Unjust Desserts

Seeing the allegations of sexual harassment against Herman Cain by two former employees of the National Restaurant Association reminded me of a story that has nothing to do with sex or harassment.

About 15 years ago, during my long run as a morning radio host in Washington, DC, I was invited to emcee the National Restaurant Association's annual awards banquet. Thinking that, at the very least, we'd get some really good food, I agreed and took my wife. I won't bore you with the details of the ceremony, which dragged on for almost three hours, but I will tell you how disappointed we were in the actual dinner.

Each of the five nominees for Restaurant Of The Year prepared a course -- appetizer, soup, salad, entree, dessert. We were fine through the first three, but then we got to the main course, which was squab.

That's pigeon.

Having spent most of my life in or near major American cities, pigeons were nothing more than an annoyance -- birds that don't get out of your way on the sidewalk and, if they do, take out their grievances on humans (both real and in statue form) by bombing us from above. Bottom line: I had never looked at a pigeon and thought, "You must be delicious!"
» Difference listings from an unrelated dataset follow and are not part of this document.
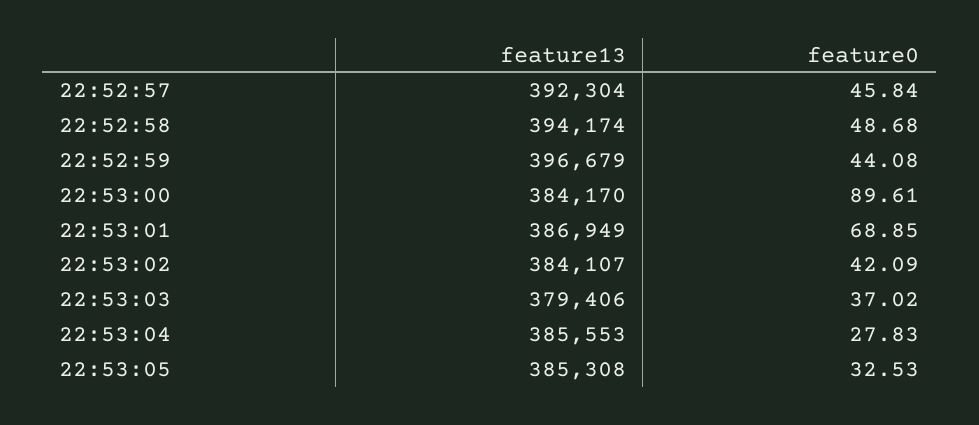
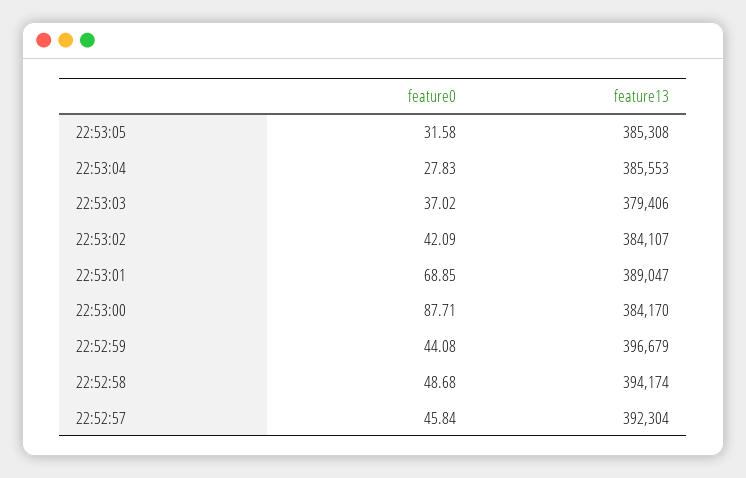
  {
    "feature13": {
      "22:52:57": 392304,
      "22:52:58": 394174,
      "22:52:59": 396679,
      "22:53:00": 384170,
-     "22:53:01": 386949,
+     "22:53:01": 389047,
      "22:53:02": 384107,
      "22:53:03": 379406,
      "22:53:04": 385553,
      "22:53:05": 385308
    },
    "feature0": {
      "22:52:57": 45.84,
      "22:52:58": 48.68,
      "22:52:59": 44.08,
-     "22:53:00": 89.61,
+     "22:53:00": 87.71,
      "22:53:01": 68.85,
      "22:53:02": 42.09,
      "22:53:03": 37.02,
      "22:53:04": 27.83,
-     "22:53:05": 32.53
+     "22:53:05": 31.58
    }
  }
It isn't. It's also not a large bird, with seemingly more bones than meat. Picking apart and eating one is a challenge for the world's finest surgeons, let alone a hungry layman (does Swanson still make the Hungry Layman line of frozen dinners?).

I don't know which restaurant prepared that course, or the earlier ones, but I remember to this day which one prepared the dessert. It was (and still is) Vidalia. Naturally, when your business is named after an vegetable, you want to make it memorable by using it in your featured course. And with a name like Vidalia, that meant two things: onion ice cream and onion cake.

I have eaten a lot of ice cream in my life. At one point in my teens, I could have told you every one of Baskin Robbins’ 31 flavors and recited the Howard Johnson's menu by heart. There was never any onion ice cream. And there shouldn't be. No ingredient in ice cream should make you cry as you prepare it. If you went around the world and asked people which taste they would least like to have in their ice cream, I'm pretty sure onion would be way up there on the list. Right next to squab.

Happily, Vidalia did not win Restaurant Of The Year that night. If it were up to me, their membership in the National Restaurant Association membership would have been revoked right then and there.

Then I would have made them finish their foul-tasting leftovers and write, in chocolate sauce on a thousand plates, "I will never make dessert out of onions again!"